Mercredi 30 mars 2022 marque une étape importante et symbolique de mon périple « Ex-tracés », car elle correspond à la première traversée de frontière au cours de cette performance. Ce jour-là, j’ai entamé ma 16ᵉ étape, reliant Colmar à Freiburg, soit environ 49 kilomètres parcourus à travers des paysages en constante évolution.
Vers 7 heures, j’ai quitté Colmar, cette ville aux ruelles charmantes, bordée de vignes et empreinte d’une ambiance chaleureuse. La veille, j’avais partagé un moment fort avec l’association CIT et d’autres acteurs locaux lors de l’inscription du 15ᵉ passage de la Convention de Genève relative au statut des réfugiés. Entre discussions sincères et une anecdote sur un mètre carré devenu un bac de terre, j’ai pris conscience de toute la dimension humaine et symbolique de ce chemin. Avec ces souvenirs, j’ai repris la route, mon sac à dos bien ajusté et l’esprit concentré sur l’étape à venir.
Au fil des kilomètres, le paysage changeait subtilement. Les zones urbaines et les vignobles laissaient place à une atmosphère plus austère et structurée, annonçant l’approche d’une frontière historique. L’un des moments forts de cette journée fut la traversée du Rhin. Devant un barrage imposant et les premiers drapeaux allemands, j’ai senti, autant physiquement que symboliquement, le passage d’un univers à un autre.
16e passage en braille de la Convention de Genève relative au statut des réfugiés inscrit au milieu des vignes à 12 km de Fribourg. Est écrit : « …ractère internationaux, ne saurait, dans cette hypothèse, être obtenu… »
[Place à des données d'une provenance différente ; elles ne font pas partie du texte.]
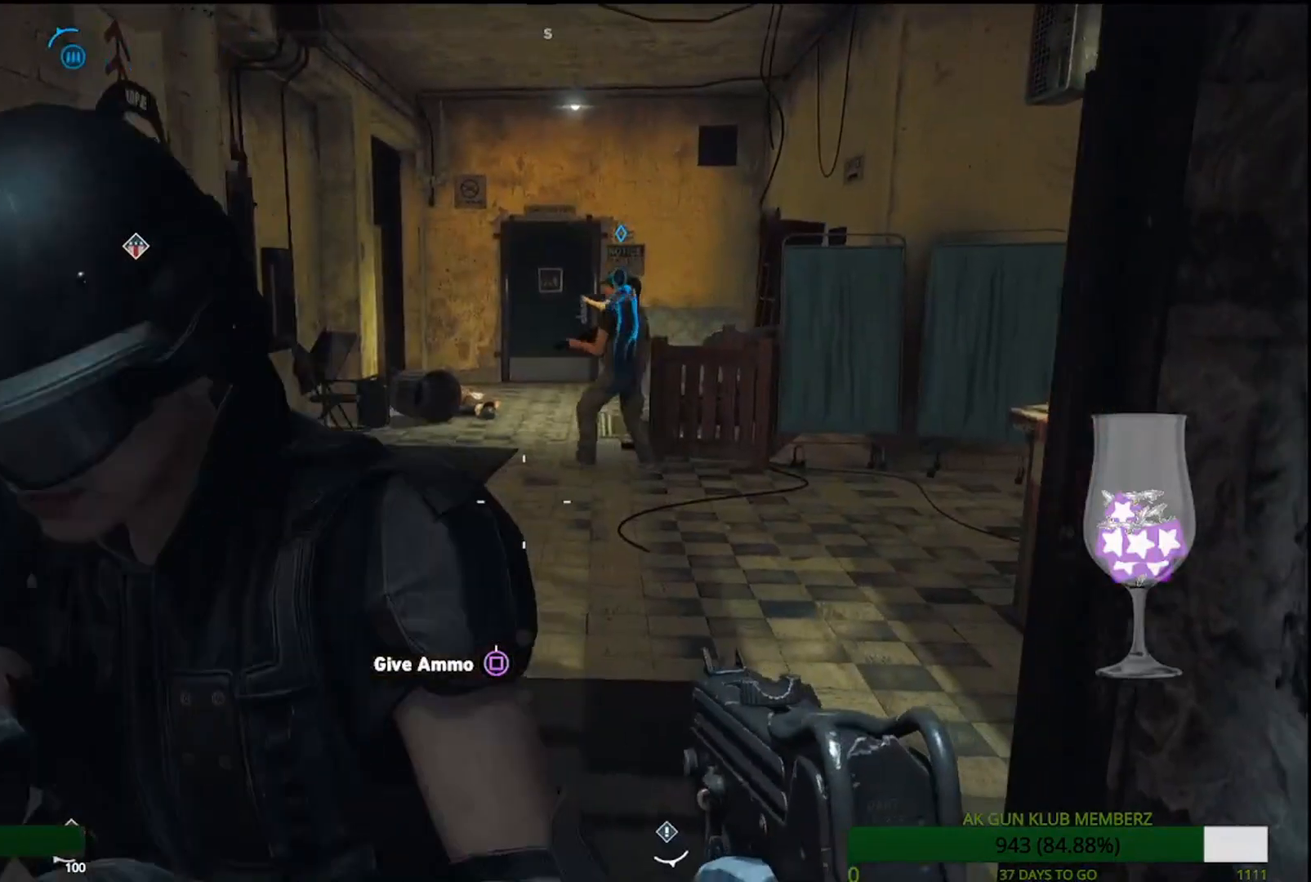
{"buttons": [], "left_stick": "down-right", "right_stick": "center", "events": [[50, "left_stick", "right"], [50, "right_stick", "up-right"], [217, "left_stick", "center"], [283, "left_stick", "down-right"], [317, "right_stick", "center"]]}
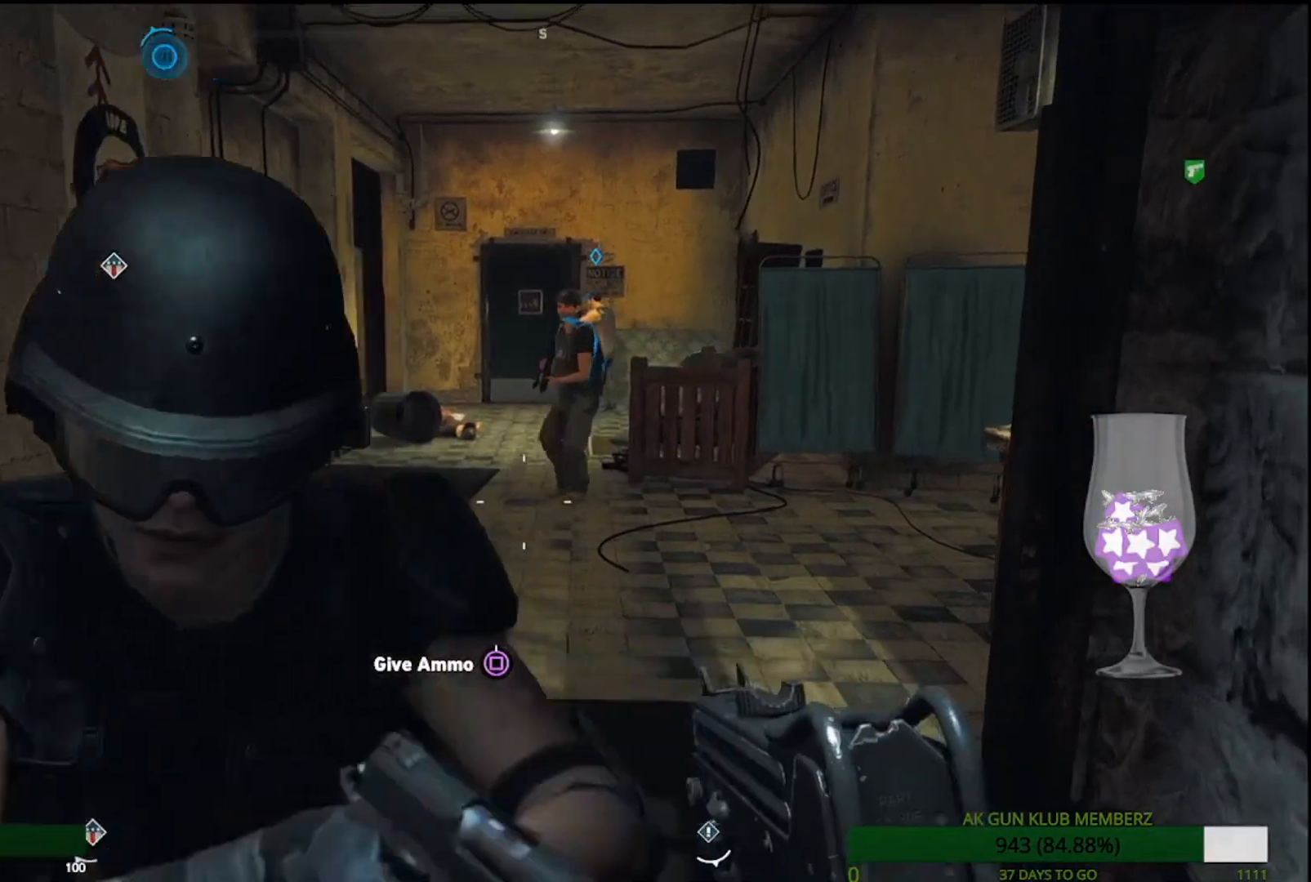
{"buttons": [], "left_stick": "down", "right_stick": "center", "events": [[267, "left_stick", "down"]]}
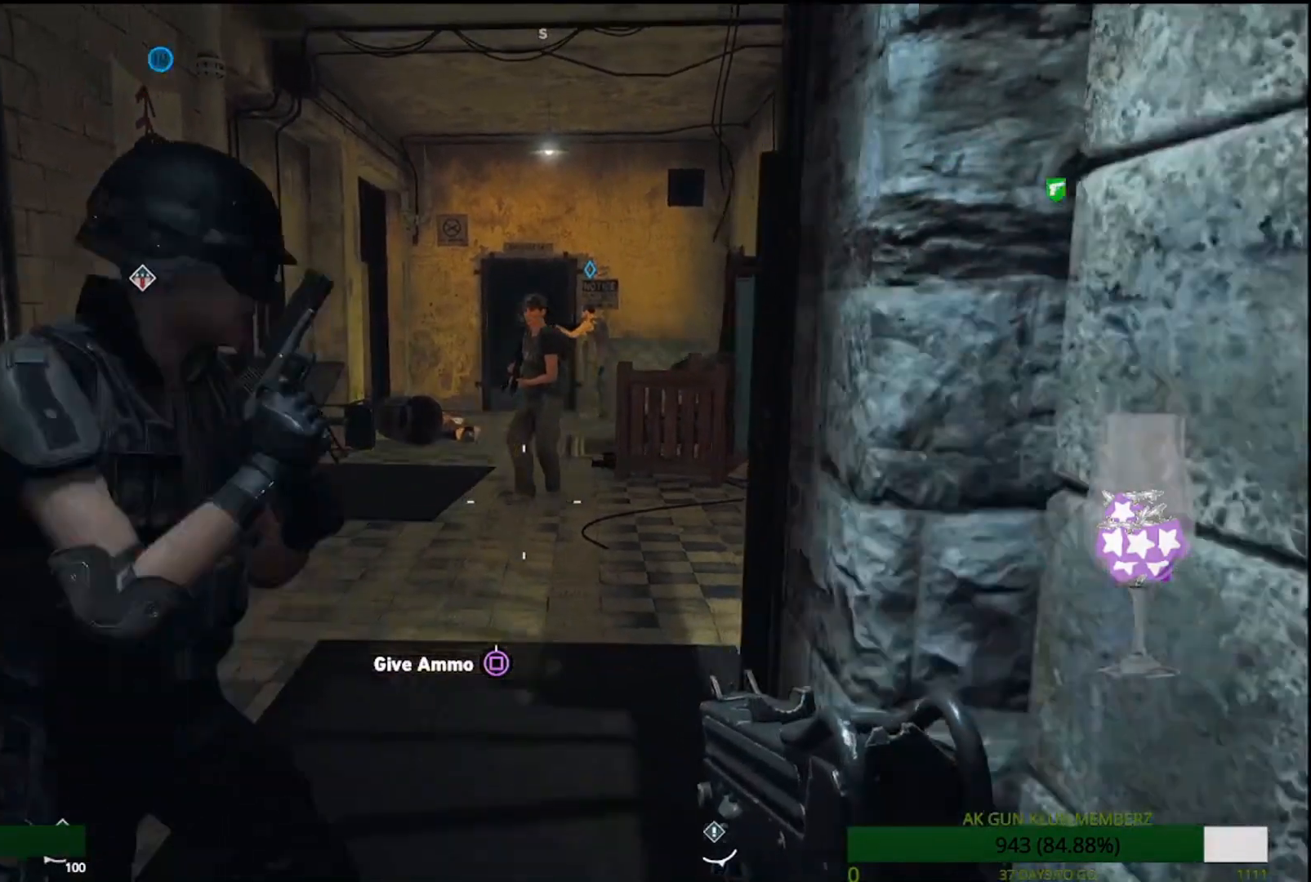
{"buttons": [], "left_stick": "down", "right_stick": "up", "events": [[183, "right_stick", "up-right"], [433, "right_stick", "up"]]}
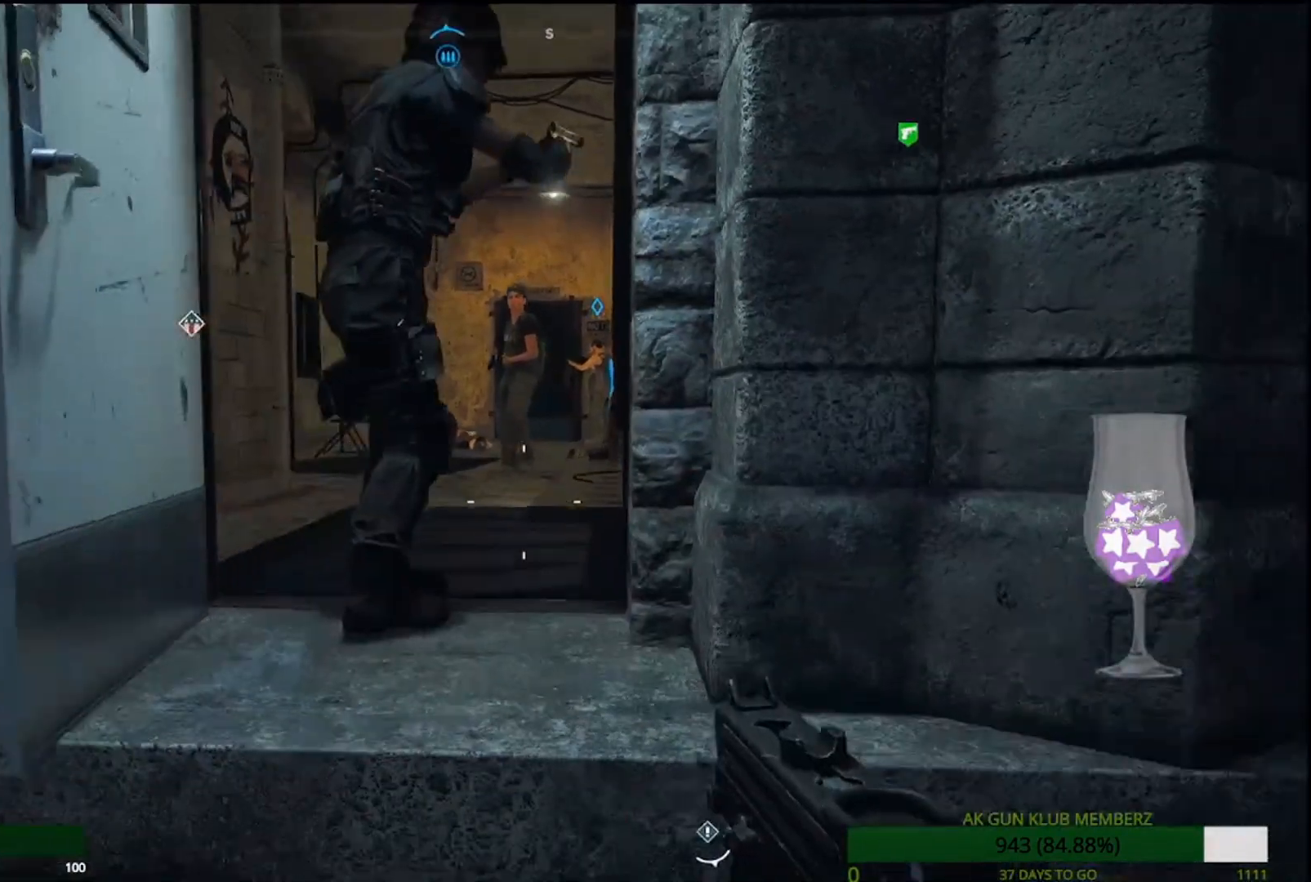
{"buttons": [], "left_stick": "center", "right_stick": "center", "events": [[267, "right_stick", "center"], [300, "left_stick", "center"]]}
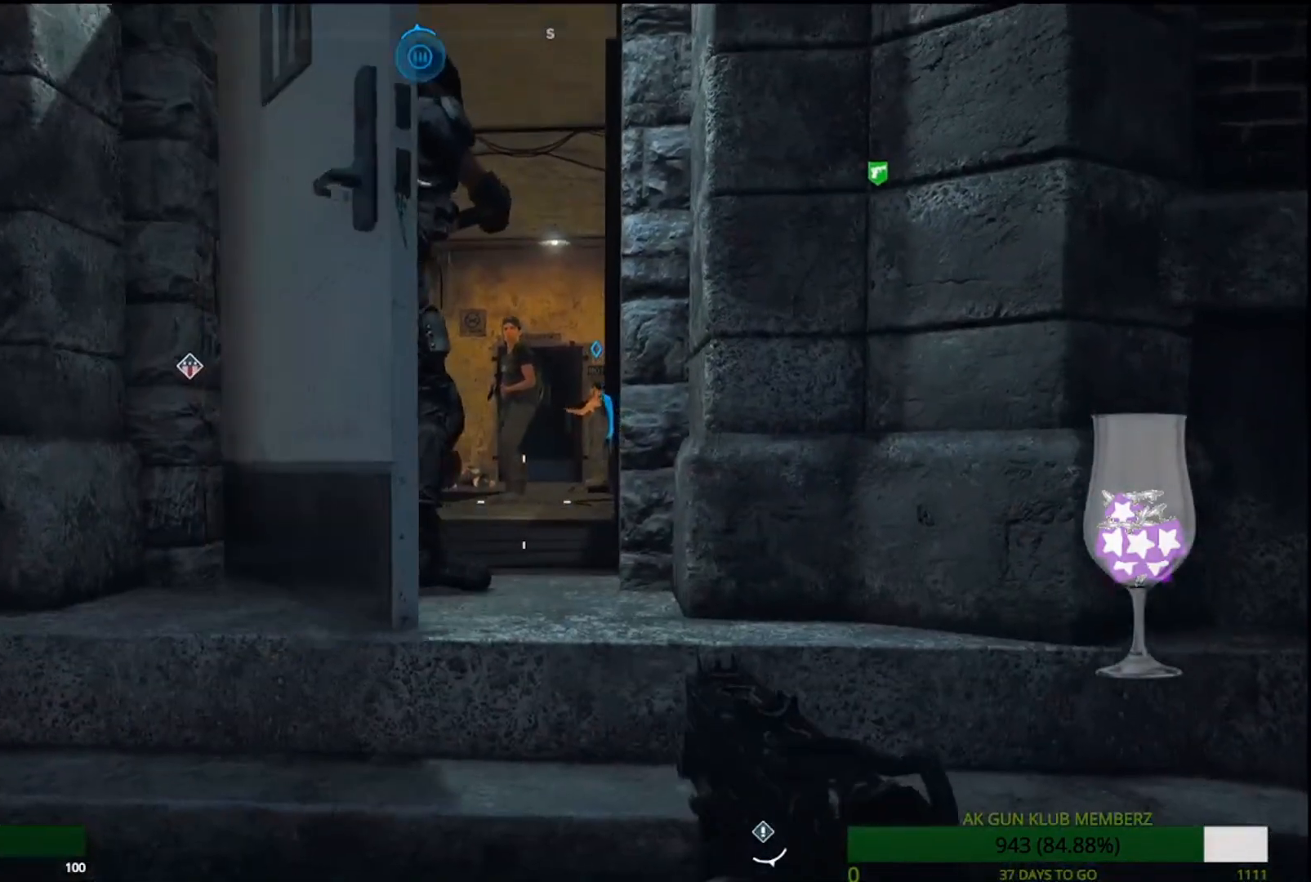
{"buttons": [], "left_stick": "up", "right_stick": "center", "events": [[417, "left_stick", "up"]]}
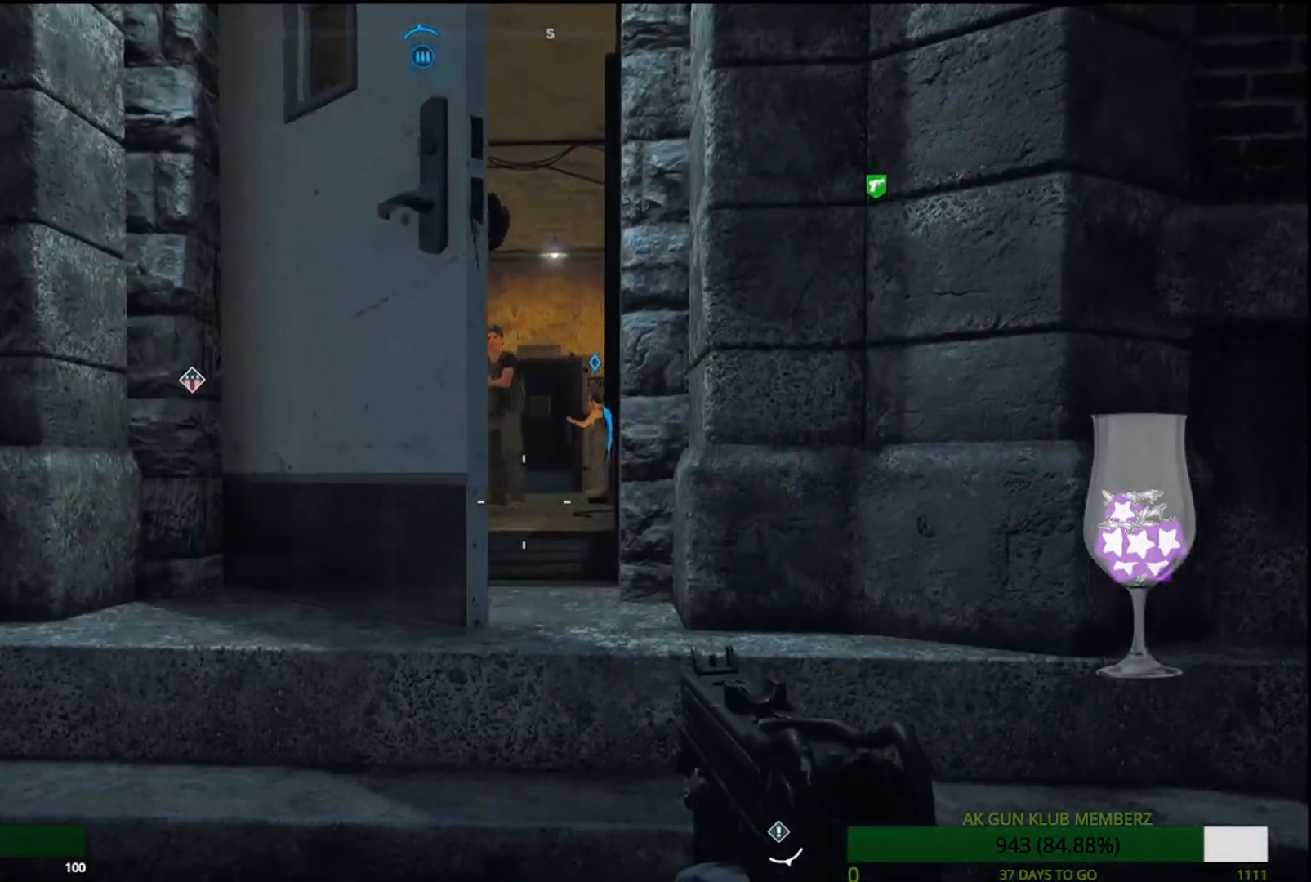
{"buttons": [], "left_stick": "down-right", "right_stick": "up-right", "events": [[217, "left_stick", "up-right"], [217, "right_stick", "right"], [350, "left_stick", "right"], [350, "right_stick", "up-right"], [450, "left_stick", "down-right"]]}
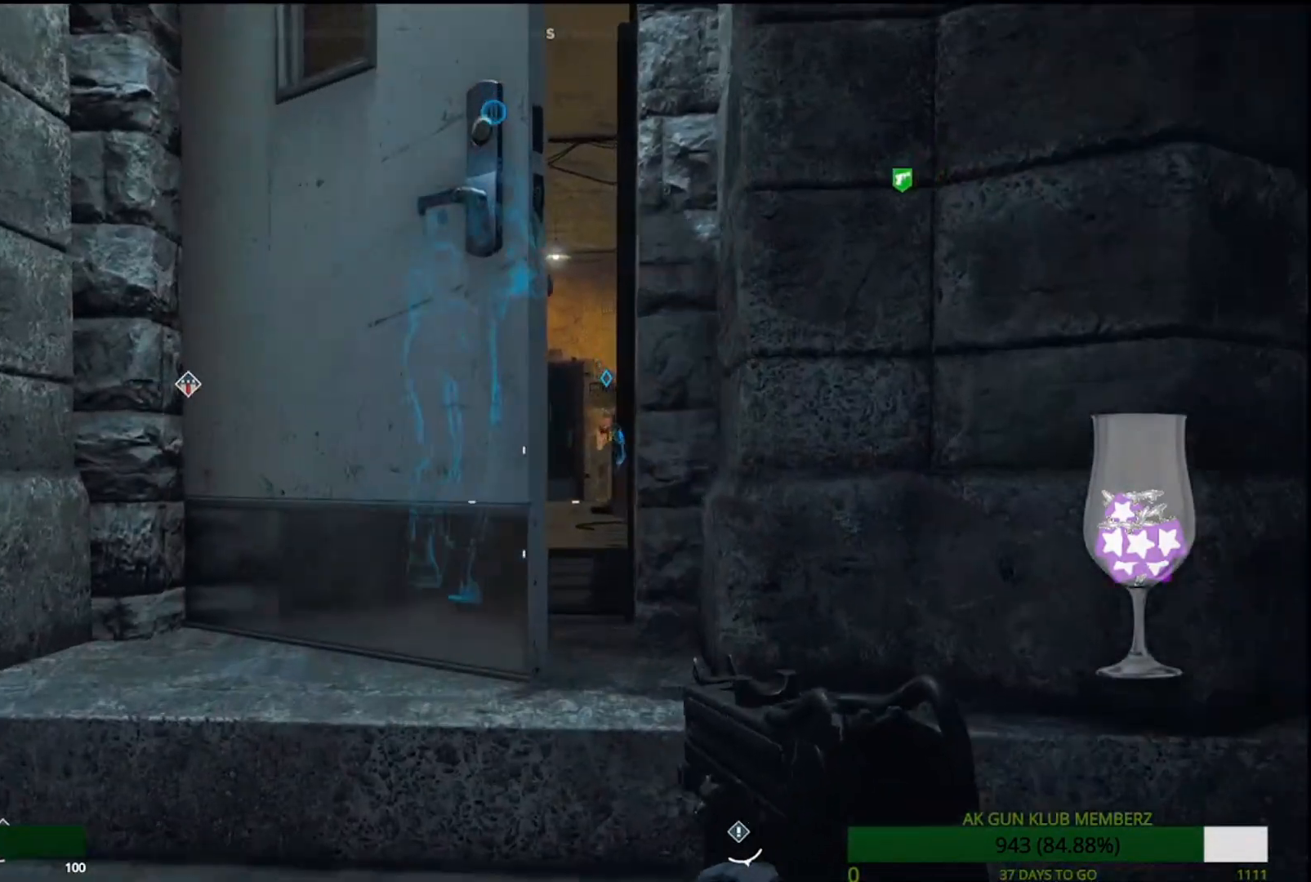
{"buttons": [], "left_stick": "up-left", "right_stick": "center", "events": [[150, "left_stick", "center"], [183, "right_stick", "left"], [217, "left_stick", "up-left"], [483, "right_stick", "center"]]}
À environ 10 kilomètres de Freiburg, en pleine vigne, j’ai réalisé un geste qui fait désormais partie intégrante de mon parcours : l’inscription du 16ᵉ passage de la Convention de Genève. Munis de moyens tout simples, j’ai gratté la terre, recueilli quelques petits cailloux, et matérialisé ce moment précis sur le chemin. Ce rituel, ancré dans la réalité du terrain, se voulait un hommage discret aux réfugiés dont les trajectoires ont tracé ces routes. L’instant a été d’autant plus précieux que Yann, un photographe venu documenter cette étape, a su capturer cette scène grâce à des images aériennes réalisées par un drone, offrant un panorama inédit sur la vigne et sur moi-même en marche.
Malgré un ciel couvert, annonçant la pluie et une fraîcheur d’environ 9°C, ma détermination ne fléchissait pas. J’ai continué ma marche, empruntant même une piste cyclable qui me rapprochait de Freiburg, où une auberge de jeunesse m’attendait pour m’héberger pour la nuit. Ce dernier tronçon, tout en douceur, m’a permis de réfléchir à l’ensemble de la marche et à l’évolution de mon rapport au chemin. Chaque étape, chaque inscription, renforçait en moi ce sentiment d’être un véritable habitant du chemin.
Cette 16ᵉ étape a été marquante, avec la traversée d'une frontière et un geste symbolique sur le chemin. Ce fut un moment fort de mon parcours, ancré dans la réalité de la marche.